A post in DailyBlogTips retells the story from Robin Williams (the author The Mac is Not a Typewriter –not the manic comedian) about the importance of finding language to describe things that are important to us. It’s a great parable about the importance of learning to see the important details in the rich content of our educational environments.

Daily Blog

Once upon a time, Robin received a tree identifying book where you could match a tree up with its name by looking at its picture. Robin decided to go out and identify the trees in the neighborhood. Before she went out, she read through part of the book.The first tree in the book was the Joshua tree because it only took two clues to identify it.

Now the Joshua tree is a really weird-looking tree and she looked at that picture and said to herself “Oh, we don’t have that kind of tree in Northern California. That is a weird-looking tree. I would know if I saw that tree, and I’ve never seen one before.

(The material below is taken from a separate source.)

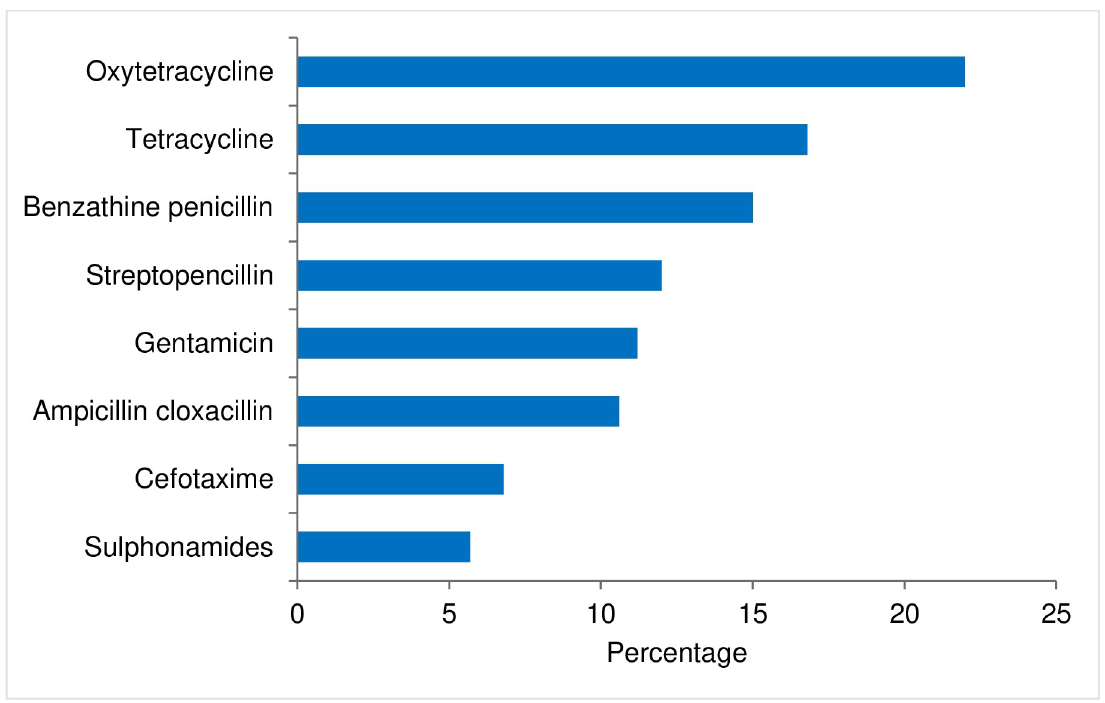
Fig 4. Most used antibiotics in Bhutan based on the information provided by the 219 animal health workers (respondents).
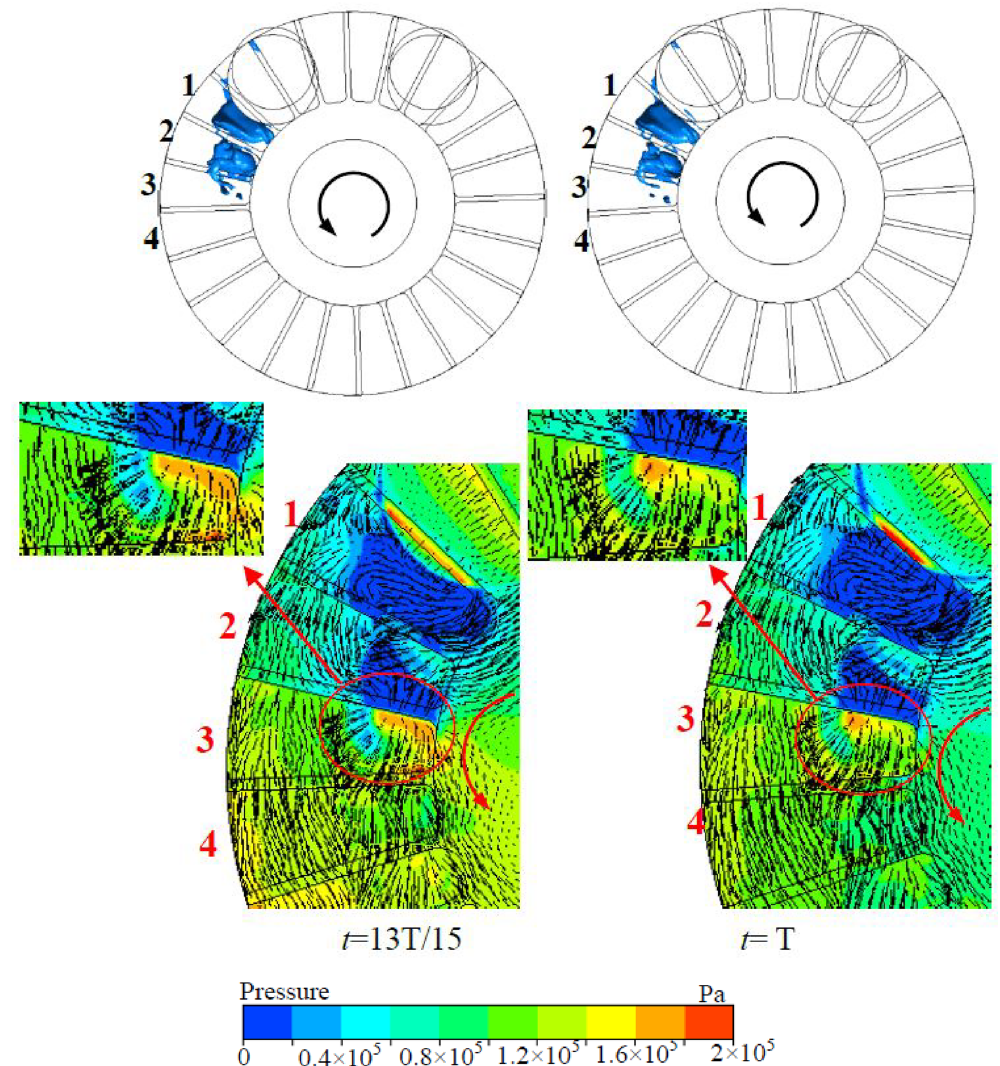
Figure 7 Evolution of vapors with impeller rotation and pressure contour with velocity vector at NPSHa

So she took the book and went outside. Her parents lived in a cul-de-sac of six homes. Four of those homes had Joshua trees in the front yard. She had lived in that house for thirteen years, and she had never seen a Joshua tree.

She took a walk around the block – at least 80 percent of the homes had Joshua trees in the front yards. And she had sworn she had never seen one before!

The moral of the story? Once Robin was conscious of the tree, once she could name it, she saw could see it everywhere. Which is exactly my point. Once you can name something, you’re conscious of it. You have power over it. You own it. You’re in control.

Developing a shared understanding within a community requires an enormous amount of work to find ways to name and describe the technologies that might really transform student learning. Defining even simple trees are difficult enough–but think about the activities we want to identify in our own environment. How to we get students and faculty alike to recognize the power of complex interactions like authentic learning, digital imagination or transformative learning? This little story was a good reminder for me that the continuing conversation is important, even it’s hard sometimes to point to specific results.